I let out a shaky laugh while wiping tears. “Human. Right.”
“That’s all any of us are,” he said. “Just humans trying to manage impossible situations and doing the best we can.”
We sat in silence. I cried quietly. He didn't look away, didn't tell me to stop, didn't offer empty platitudes. He just let me exist without having to perform strength.
City lights danced across his face, softening the sharp angles. His gray eyes held something warm and gentle that made the room feel smaller, more intimate.
What would his mouth taste like?
The thought hit me like a bolt of electricity.
'I should go back to bed.' I stood so quickly I nearly knocked my mug over.
His eyebrows flew up. “Oh.”
“I should at least try to sleep.” I quickly backed up.
“Yeah,” he said. “Me too.”
We walked down the hallway together, our footsteps silent on the hardwood. We stopped where it split—his master suite to the left, my guest room to the right.
“Thank you,” I said softly. “For listening.”
“You don't need to thank me,” he said.
“I want to.”
He looked at me for a long moment. His eyes held mine, and something in them made my breath catch hard, my pulse kicking against my ribs.
The air between us felt charged, heavy with possibility and restraint.
“Goodnight, Mireya,” he said finally, his voice rough.
“Goodnight, Riven,” I whispered.
CHAPTER EIGHT
RIVEN
The scrub roomsmelled like betadine and stress.
I scrubbed my hands under water hot enough to hurt. Two minutes. That was the rule. I counted in my head while the foam turned my skin pink. The ritual grounded me, focused me, prepared me for what came next.
It had been seven days since she had been in this room.

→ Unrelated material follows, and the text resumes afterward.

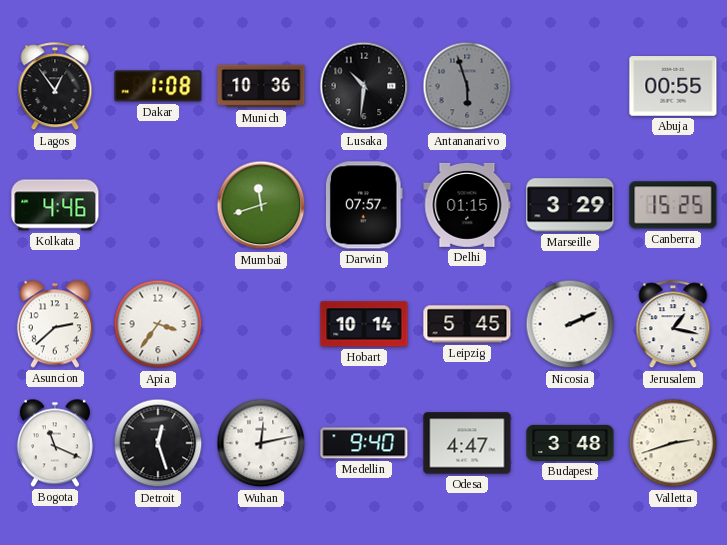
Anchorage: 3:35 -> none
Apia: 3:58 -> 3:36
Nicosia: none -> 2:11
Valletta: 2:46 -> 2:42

Seven days of reaching for instruments that arrived a half second too late. Seven days of residents who anticipated nothing, who waited to be told instead of simply knowing. Seven days of surgeries that went fine, technically, clinically, by every measurable standard, and somehow felt like playing music with half the notes missing.
I had not said any of this out loud. I was not going to.

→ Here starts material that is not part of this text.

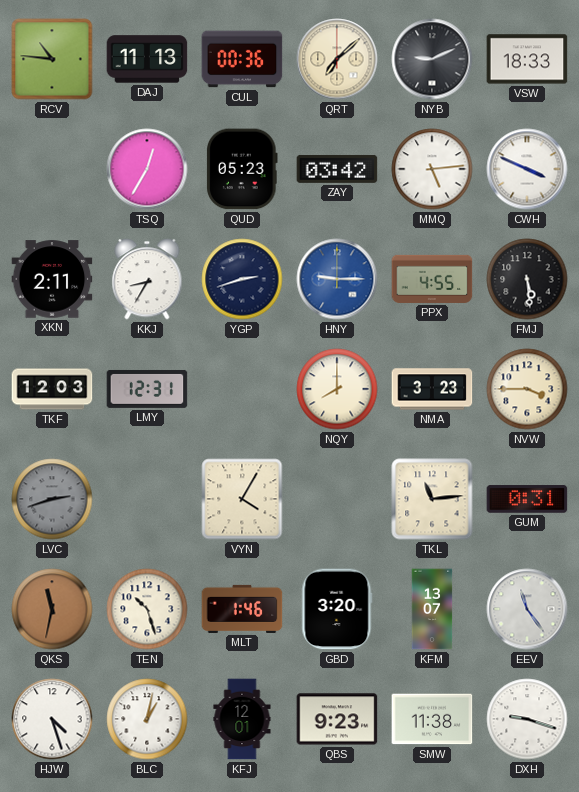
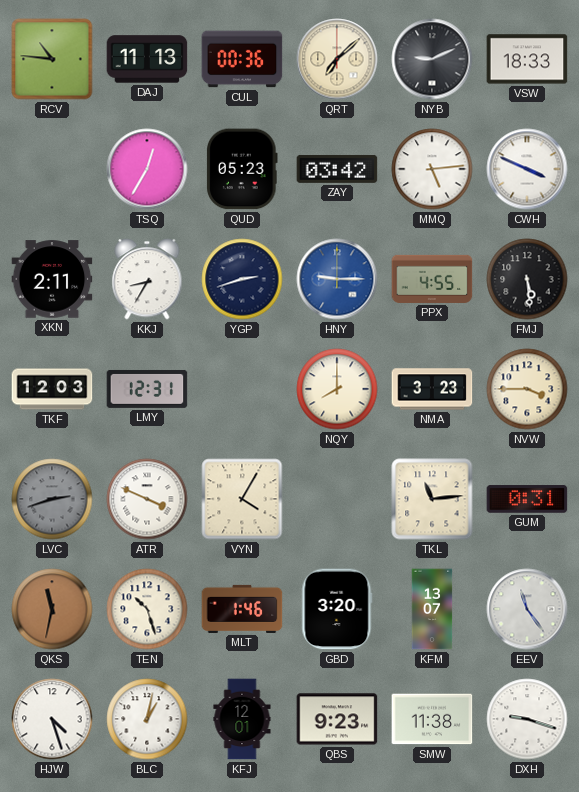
ATR: none -> 3:49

Mireya stood at the sink next to mine. She wasn't looking at me. I wasn't looking at her either.
But I knew she was there with an awareness that felt almost physical, the way you feel someone standing too close in a crowded elevator, their presence impossible to ignore. The particular rhythm of her scrubbing. The small exhale she did before a complex case, steadying herself in a way she probably didn't know she did out loud.
I had missed that sound. Specifically.
Which was not something I was going to examine right now with a patient waiting and a surgical team on the other side of that door.
"Ready?" I asked. My voice came out even. Professional.